It May Soon Be Possible To Immunize People Against Opioid Addiction

Posted on: September 2nd, 2017 by sobrietyresources No Comments

The opioid epidemic is spreading like a disease, so it’s fitting that the next major development in fighting it could be a vaccine. Researchers reporting at the 254th National Meeting & Exposition of the American Chemical Society (ACS) say they’ve made significant progress toward developing a vaccine against the effects of the synthetic opioid fentanyl and heroin.

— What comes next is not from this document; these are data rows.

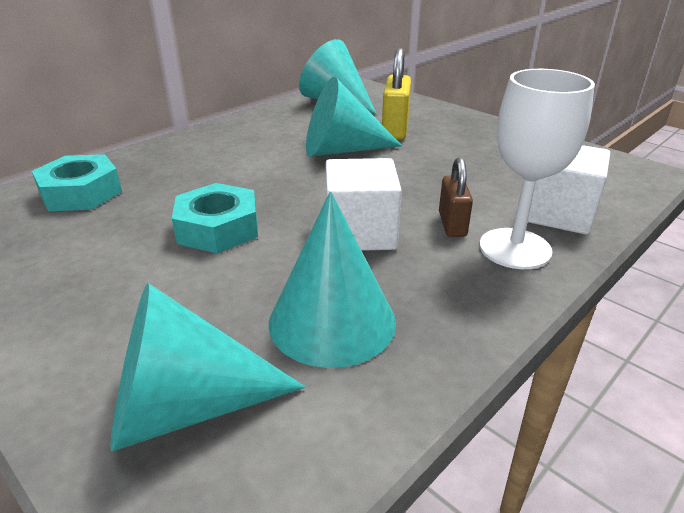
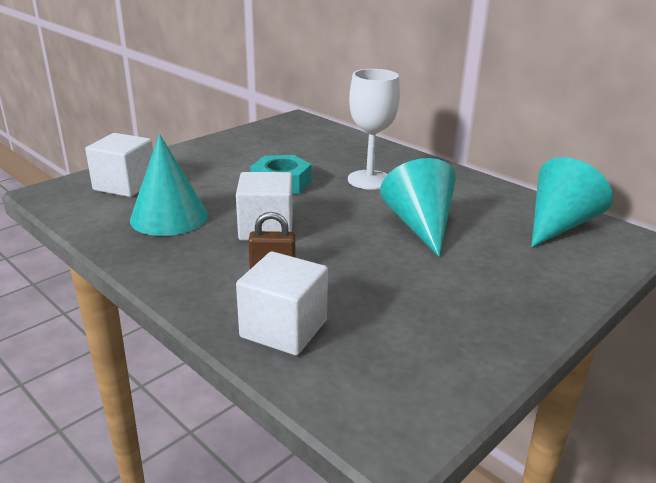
camera: 90 degrees right, 5 degrees down
turquoise nut [32,154,122,211] -> none
turquoise cone [110,283,305,452] -> white cube [85,133,153,197]
yellow padlock [382,48,411,140] -> none
white goblet [479,69,595,269] -> white goblet moved to [348,69,400,190]

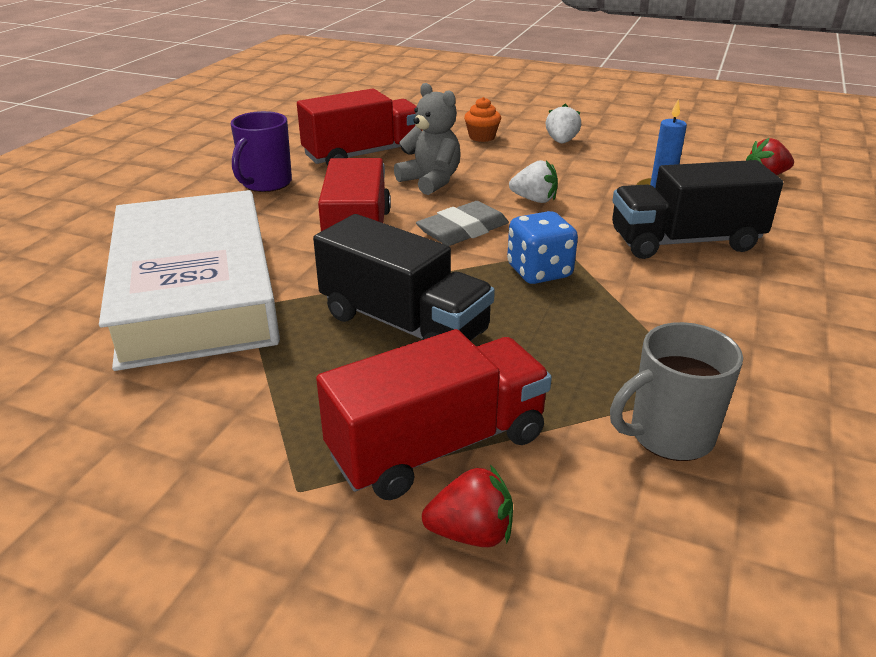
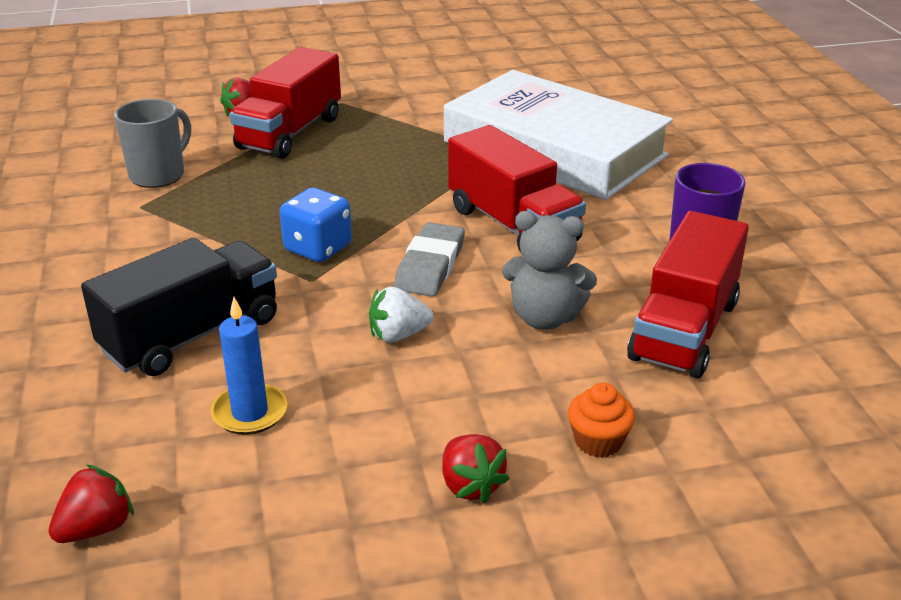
camera: 145 degrees right, 0 degrees up
black truck [313,214,495,341] -> none
white strawberry [546,104,581,143] -> red strawberry [442,434,509,503]

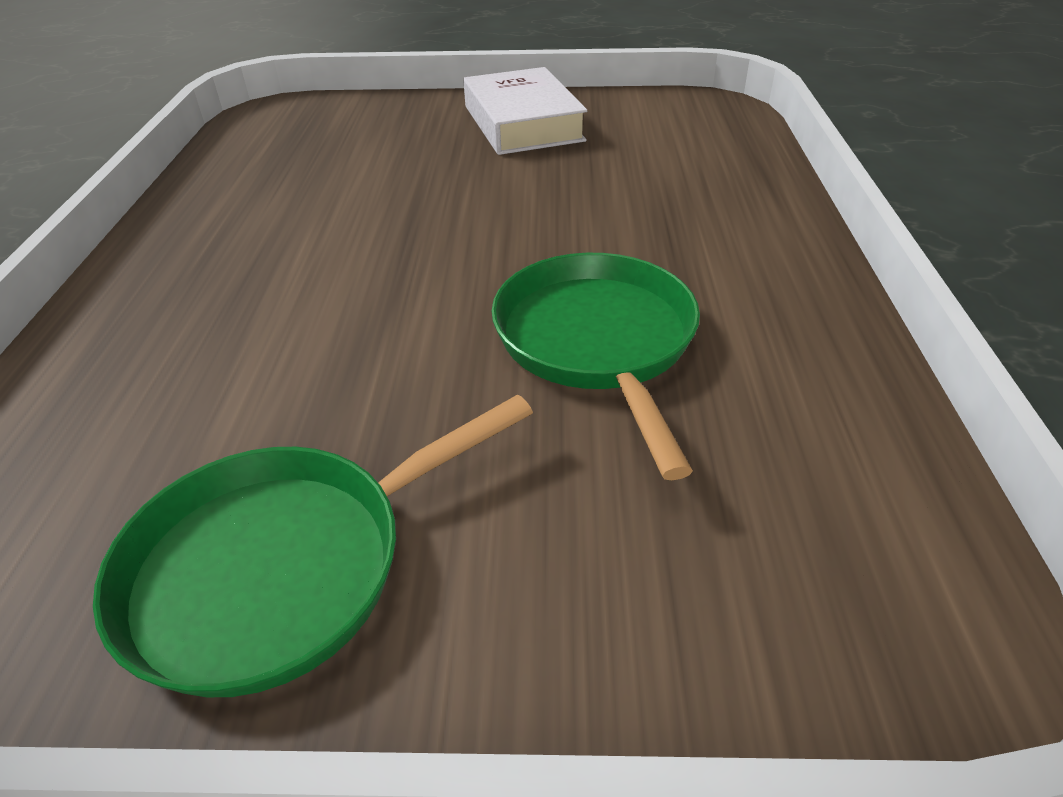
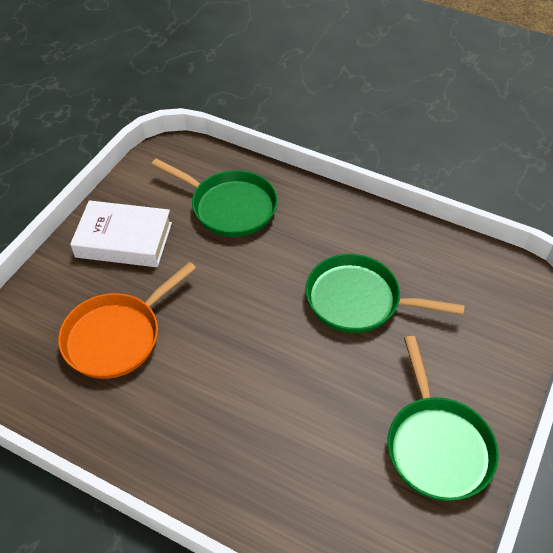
camera: 65 degrees left, 10 degrees up
none -> orange pan [58,262,196,379]
none -> green pan [151,158,278,237]

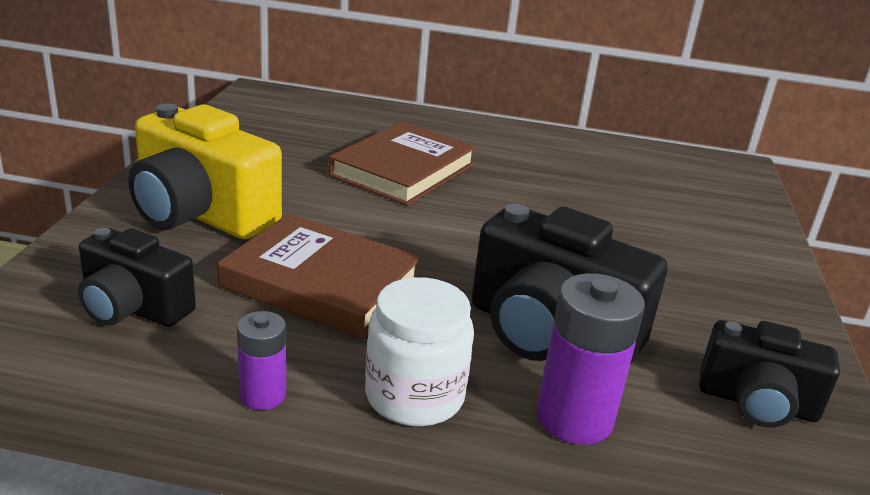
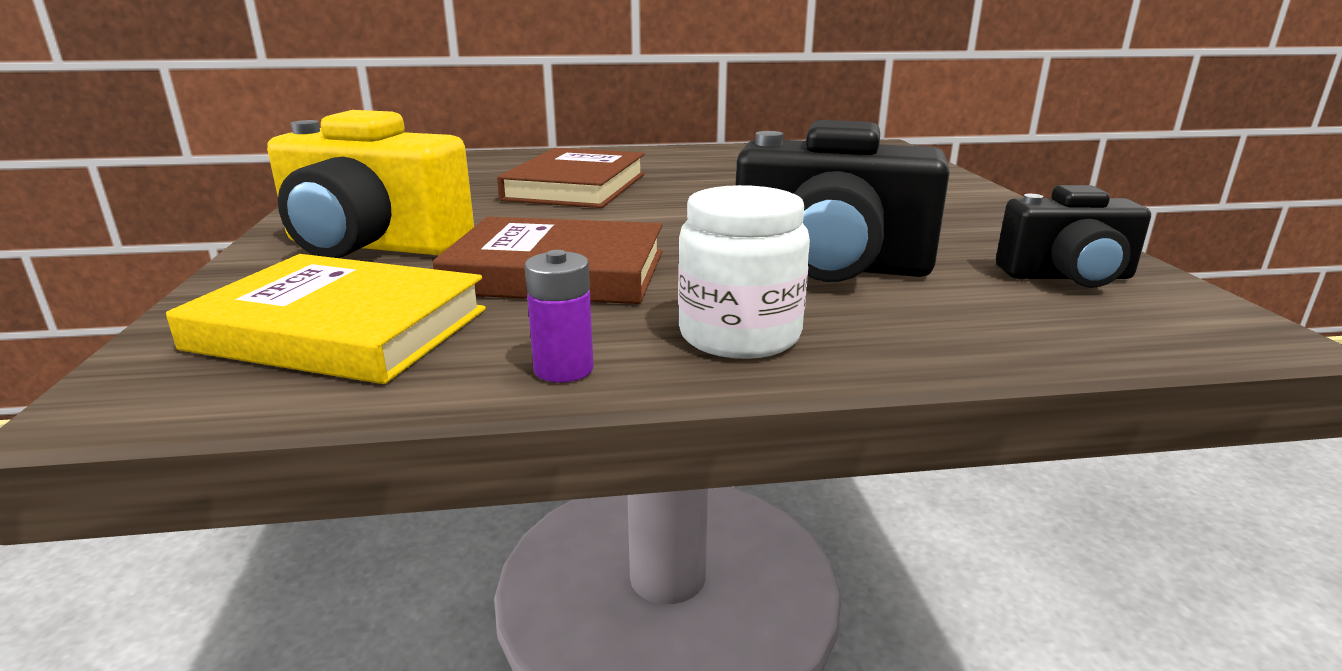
camera: 15 degrees left, 5 degrees down
black camera [78,228,196,327] -> yellow book [166,254,486,384]
purple battery [536,273,645,445] -> none

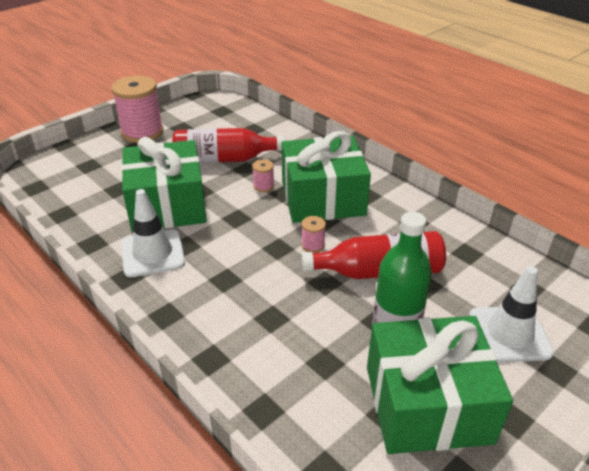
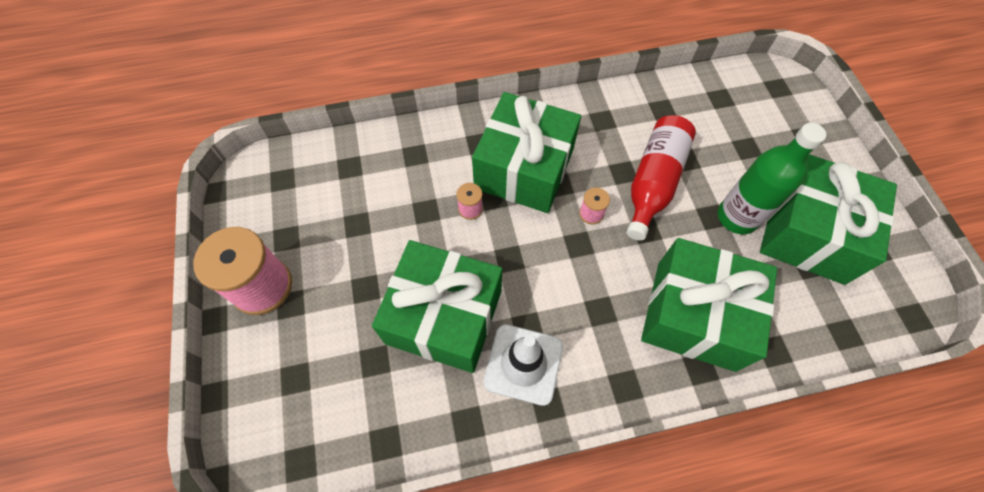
camera: 60 degrees left, 25 degrees up
red bottle [173,128,285,163] -> none
white traffic cone [469,266,554,363] -> none
none -> green gift [641,238,777,372]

Fentanyl mixed with other opioids, like heroin, has proven an especially deadly combination. According to the CDC, death rates in 2015 for synthetic opioids, including fentanyl, increased 72.2%, the highest on record. All indications are that rates for 2016 and 2017 will be much higher.


“There is an urgent need to discover effective medications to treat substance use disorders. Increasingly, drug users are turning to opioids and powerful synthetic versions of these drugs that can sometimes be as much as 100 times more potent than heroin,” says Kim D. Janda, Ph.D., head of the vaccine research team.

Unlike viral particles, opioid molecules are too small to be detected by the human body’s immune system, so the researchers found a way of linking opioid molecules to larger molecules that the immune system will identify. In response, the body produces antibodies that bind to the opioid molecules and prevent them from attaching to opioid receptors. This is different than current opioid preventatives like methadone, which block opioid receptors directly. The team reports that they’ve had success with this method against fentanyl and also against a combination of fentanyl and heroin (pre-clinical success of the process in rhesus monkeys was shown in a paper published in June in the Journal of the American Medical Society).

The team also reports that they’ve made progress developing a vaccine against a potent amphetamine combination drug called captagon, a major problem in the Middle East, showing that the vaccine theory is potentially applicable to a range of drug addictions.

While not yet ready for testing in humans, the current research is setting the stage for clinical trials for what could eventually be a major weapon against a problem that’s claiming more lives every year.